The 6-GW goal represents a doubling of the previous 2030 goal of 3 GW. It envisions 1.7 GW of new retail and residential storage plus 3 GW of new bulk storage added to about 1.3 GW of existing storage assets being procured by or under contract with the state as of April 1, 2024, the PSC said on Feb. 13.
Following the adoption this month of its retail and residential implementation plan, the New York State Energy Research and Development Authority expects to make the first of three annual bulk storage solicitations by the end of June for deployment in 2027 and 2028. It plans subsequent storage solicitations in 2026 and 2027 for deployment in 2028 through 2030.
New York has 430 MW of operational battery energy storage capacity as of January, most of it in the central and downstate regions, according to the Aurora report.
Though the average project is 2.5 hours, durations range from 15 minutes to 8 hours, indicating “the state is still trying to figure out the role batteries are going to play,” said Julia Hoos, Aurora’s head of USA East. Shorter-duration batteries generally perform ancillary grid services, while longer-duration installations fill capacity and reliability needs, she said.
Following NYISO’s implementation of Federal Energy Regulatory Commission Order 2023, batteries make up nearly half of the 60 GW of projects in its cluster study process, which evaluates projects in groups rather than individually. Batteries also account for 2.5 GW of capacity remaining in the main interconnection queue, according to the Aurora report. Fifty-five percent of main-queue capacity is expected to come online in 2027 and 2028, and 70% is slated for the congested New York City and Long Island grids, Aurora said.
While the main NYISO interconnection queue is proportionally smaller than the nationwide queue, where capacity awaiting interconnection exceeds total installed capacity, New York’s queued storage projects are generally less speculative, Hoos said.
“If they’re in the queue right now, they’re pretty mature and likely to come online,” she said.
New York must deploy new energy storage resources at scale to zero out power-sector emissions by 2040, as required by state law, Hoos said. By then, Aurora’s “merchant base case” scenario envisions 30 GW of flexible resources — including batteries and thermal peaking resources — supplying New York’s grid alongside 17 GW of offshore wind capacity.
A slower-than-expected ramp for the offshore wind industry may require heavier state support for longer-duration energy storage resources to meet the state’s storage goals, Hoos said.

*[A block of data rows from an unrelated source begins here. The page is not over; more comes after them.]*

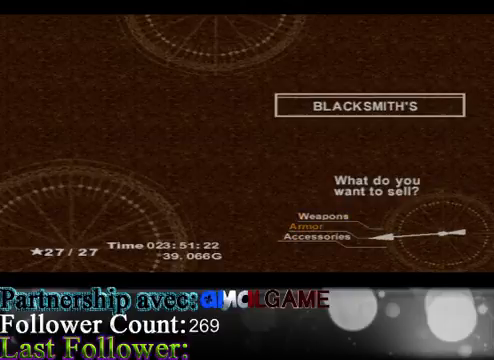
{"buttons": [], "left_stick": "center", "events": [[100, "left_stick", "down"], [400, "left_stick", "center"]]}
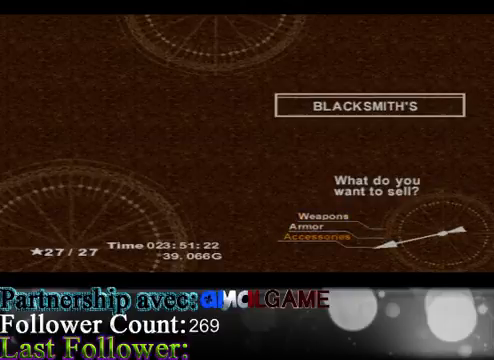
{"buttons": [], "left_stick": "up", "events": [[67, "left_stick", "up"], [300, "left_stick", "center"], [400, "left_stick", "up"]]}
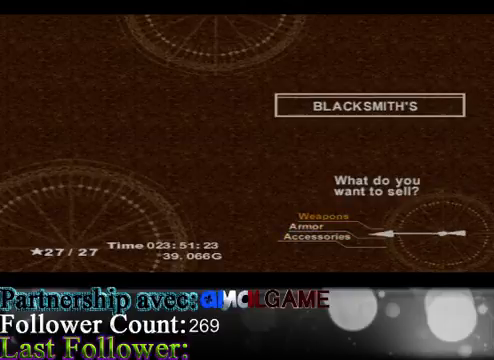
{"buttons": [], "left_stick": "center", "events": [[133, "left_stick", "center"], [333, "left_stick", "down"], [500, "left_stick", "center"]]}
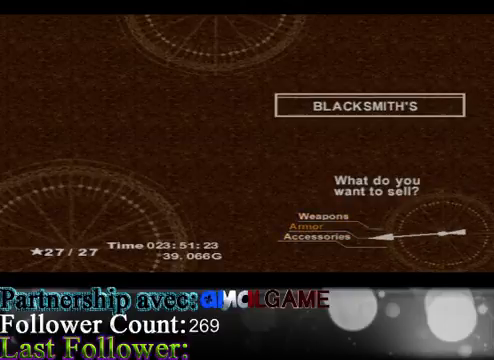
{"buttons": [], "left_stick": "center", "events": [[167, "left_stick", "up"], [400, "left_stick", "center"]]}
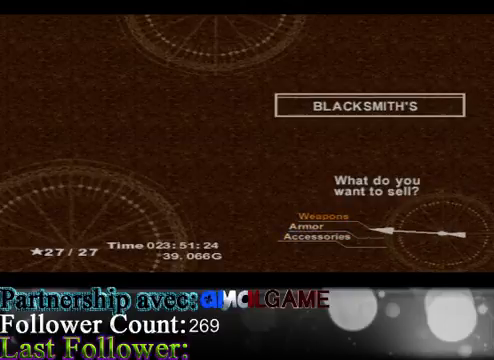
{"buttons": [], "left_stick": "center", "events": []}
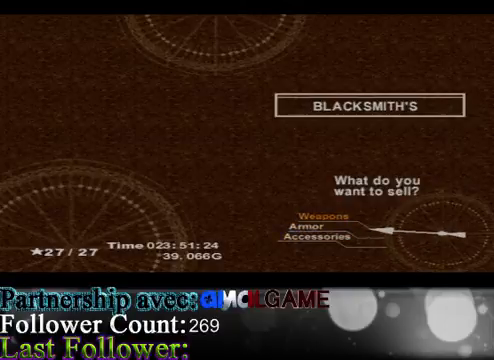
{"buttons": [], "left_stick": "down", "events": [[33, "left_stick", "down"], [267, "left_stick", "center"], [367, "left_stick", "down"]]}
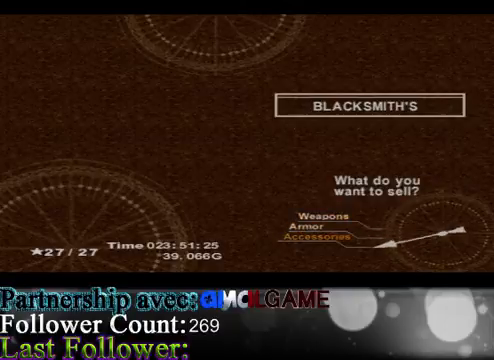
{"buttons": [], "left_stick": "center", "events": [[33, "left_stick", "center"], [67, "A", "down"], [267, "A", "up"]]}
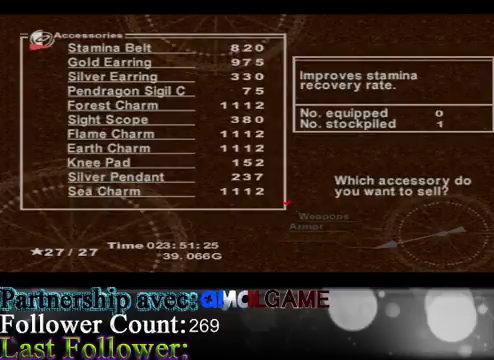
{"buttons": [], "left_stick": "center", "events": []}
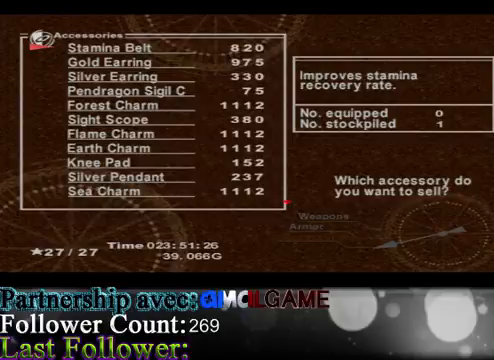
{"buttons": [], "left_stick": "center", "events": [[67, "B", "down"], [433, "B", "up"]]}
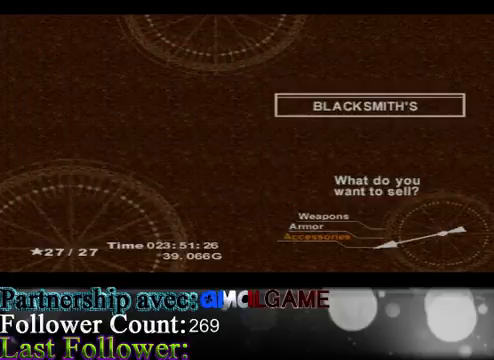
{"buttons": [], "left_stick": "center", "events": [[100, "B", "down"], [267, "B", "up"]]}
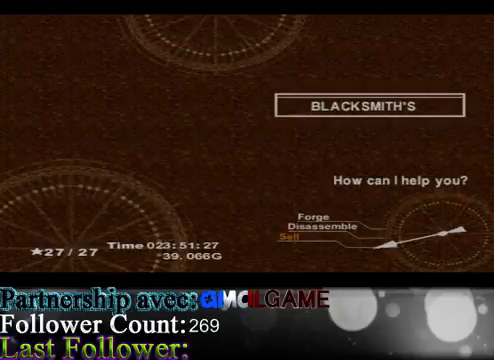
{"buttons": [], "left_stick": "center", "events": [[100, "B", "down"], [267, "B", "up"]]}
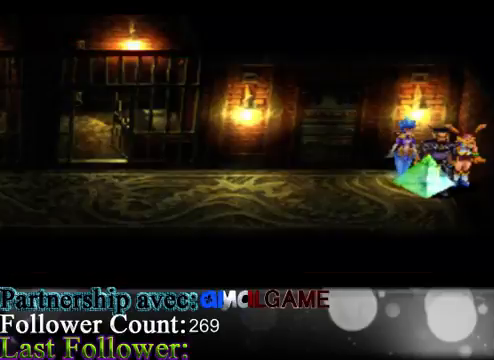
{"buttons": [], "left_stick": "center", "events": []}
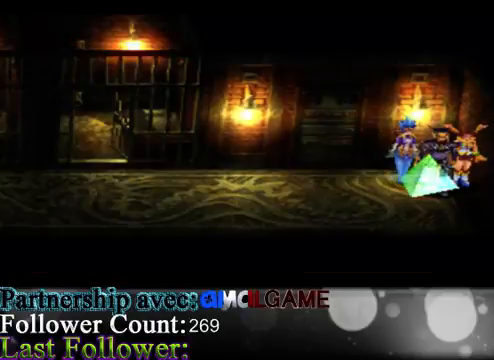
{"buttons": [], "left_stick": "center", "events": []}
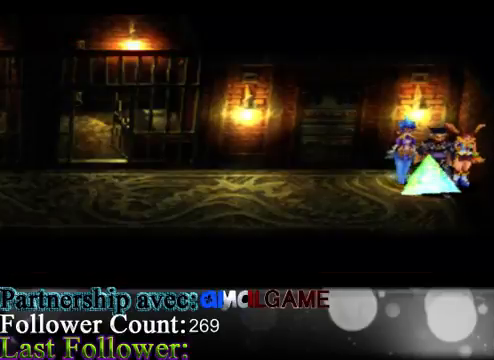
{"buttons": [], "left_stick": "center", "events": []}
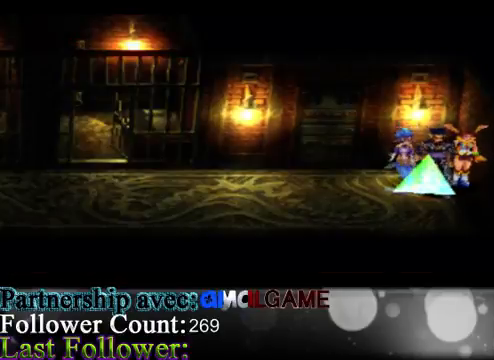
{"buttons": [], "left_stick": "center", "events": [[200, "Y", "down"], [333, "Y", "up"]]}
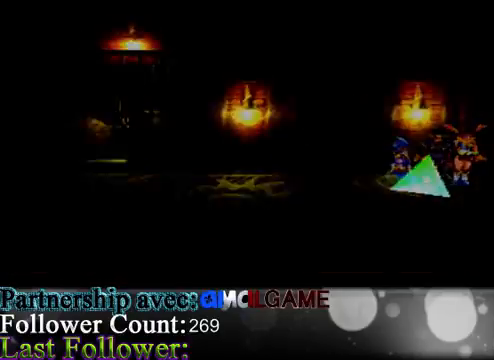
{"buttons": [], "left_stick": "center", "events": []}
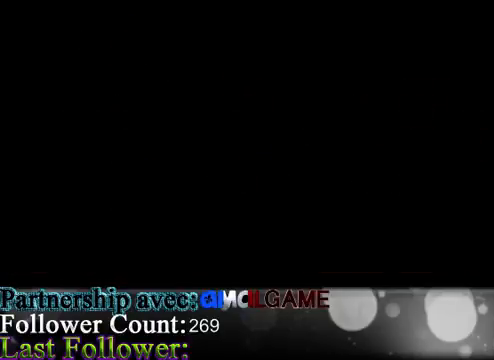
{"buttons": [], "left_stick": "down", "events": [[367, "left_stick", "down"]]}
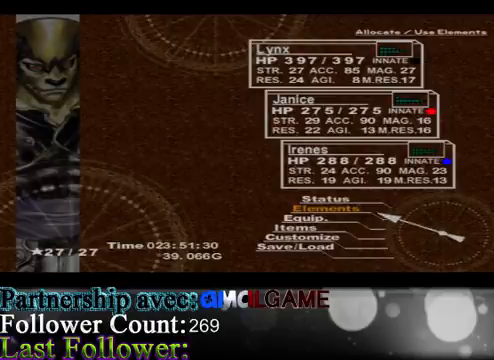
{"buttons": [], "left_stick": "down", "events": [[100, "left_stick", "center"], [233, "left_stick", "down"]]}
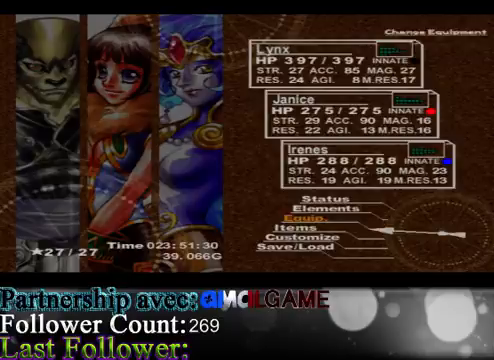
{"buttons": [], "left_stick": "down", "events": []}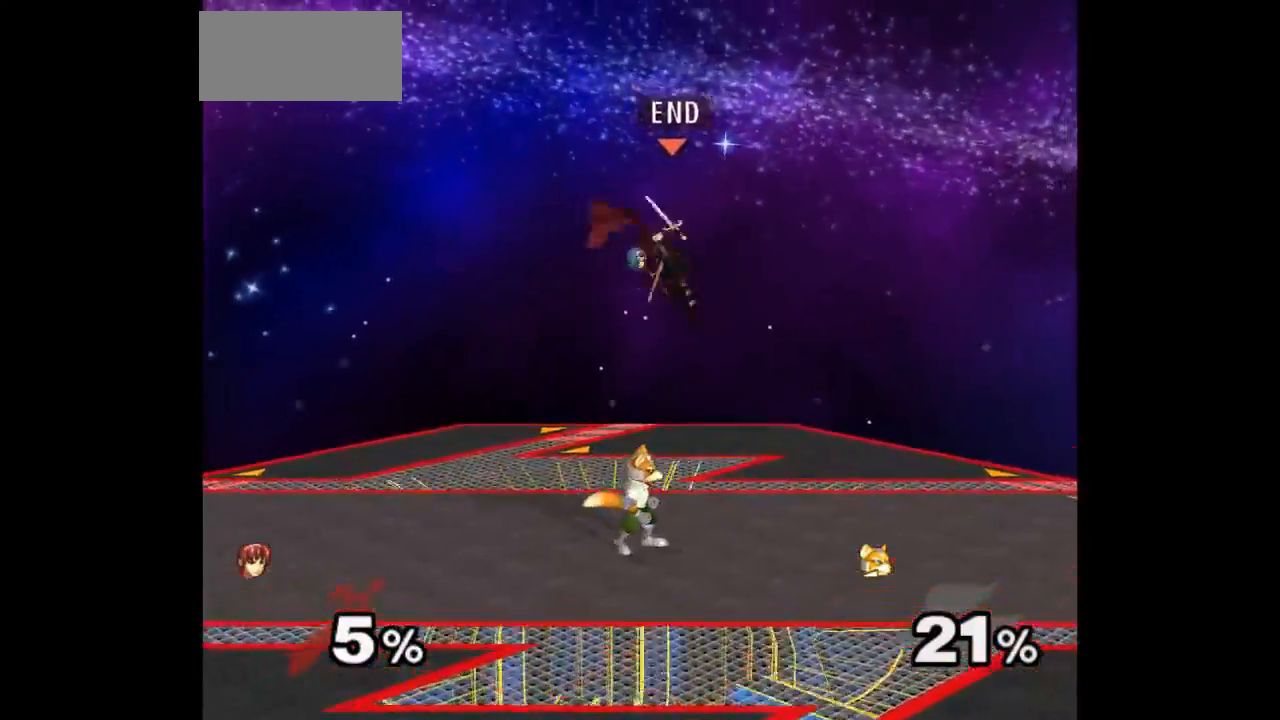
Gameplay with a controller (Nintendo layout); each line is a JSON object with the inputs held at the frame after it. "events" lists button and stick changes between this image and that frame as [ms after this image, input, new state], when the widget could be followed in between. Not read: L3 R3 START.
{"buttons": [], "left_stick": "up", "right_stick": "center"}
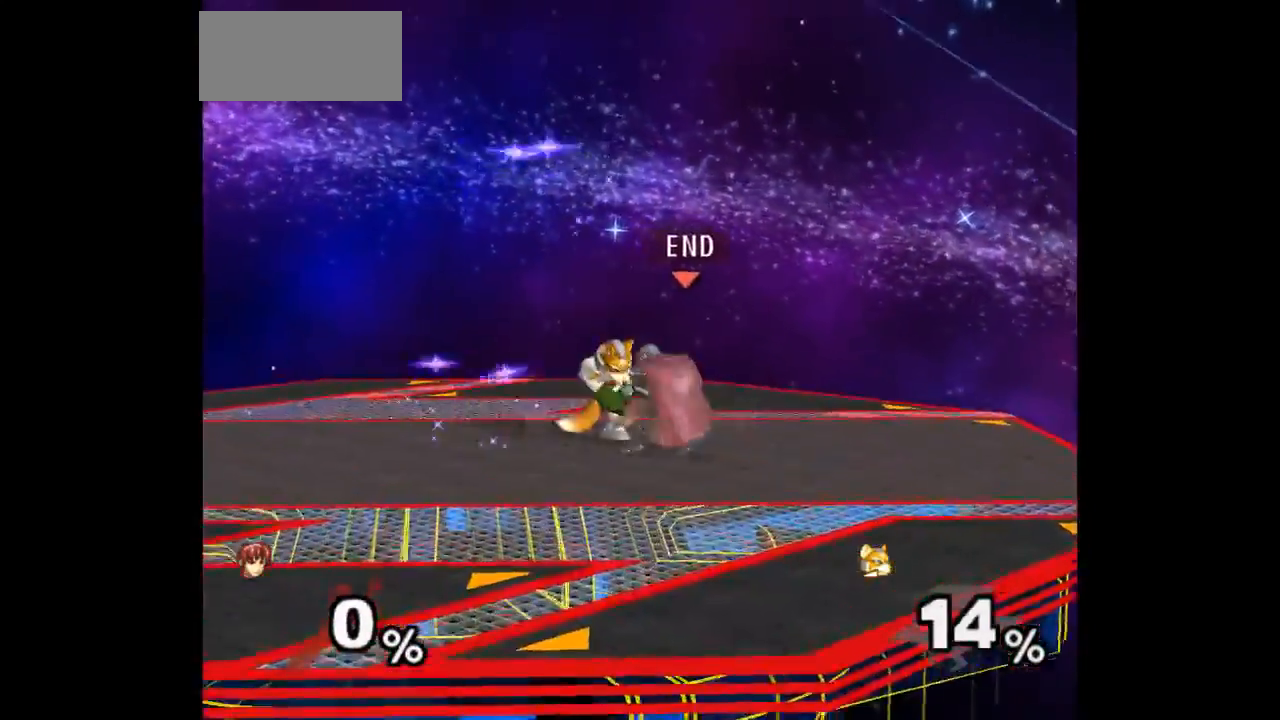
{"buttons": [], "left_stick": "center", "right_stick": "center", "events": [[200, "left_stick", "center"]]}
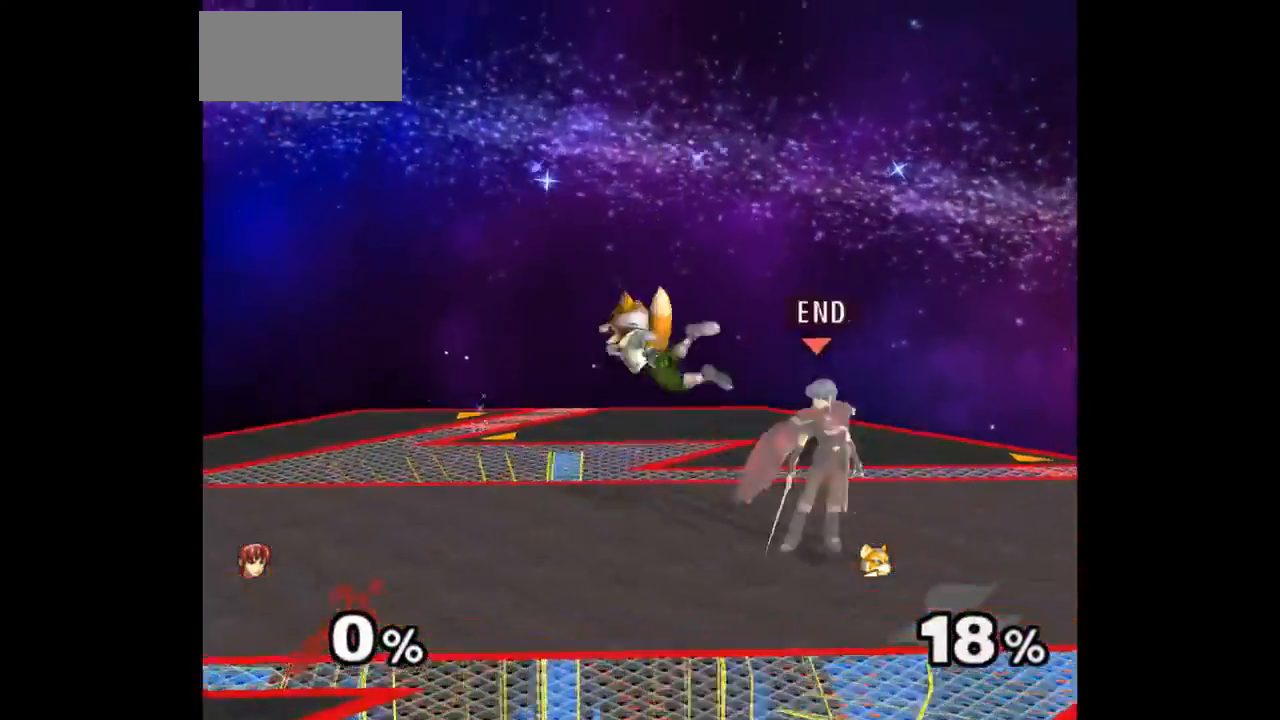
{"buttons": [], "left_stick": "center", "right_stick": "center", "events": [[50, "left_stick", "up"], [67, "Z", "down"], [150, "Z", "up"], [183, "left_stick", "center"], [267, "left_stick", "up"], [450, "left_stick", "center"]]}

But even in a scenario where offshore wind development continues apace, its comparatively steady generation profile — with lower intraday volatility — makes the case for merchant energy storage less appealing than in solar-saturated markets like California and Texas, necessitating continued reliance on capacity markets and state offtake through the competitive Index Storage Credit mechanism, she added.
Nevertheless, “many of the developers we work with are starting to believe there’s a merchant or uncontracted case [for battery storage] downstate in the next couple of years … especially with less transmission being built between upstate and downstate,” Hoos said.
In December, New York and members of a public-private joint venture mutually agreed to cancel their contract for a 175-mile transmission line slated to bring nearly 5 GW of zero-emissions power into New York City by 2027.
At the same time, storage developers are pursuing “more creative solutions” for utility-scale storage deployments, like Arclight’s planned 15 MW/60 MWh battery installation replacing a retiring thermal unit at the Arthur Kill power plant on Staten Island, Hoos said.
“They have to build something, and they’ve said they don’t want it to be gas,” she said.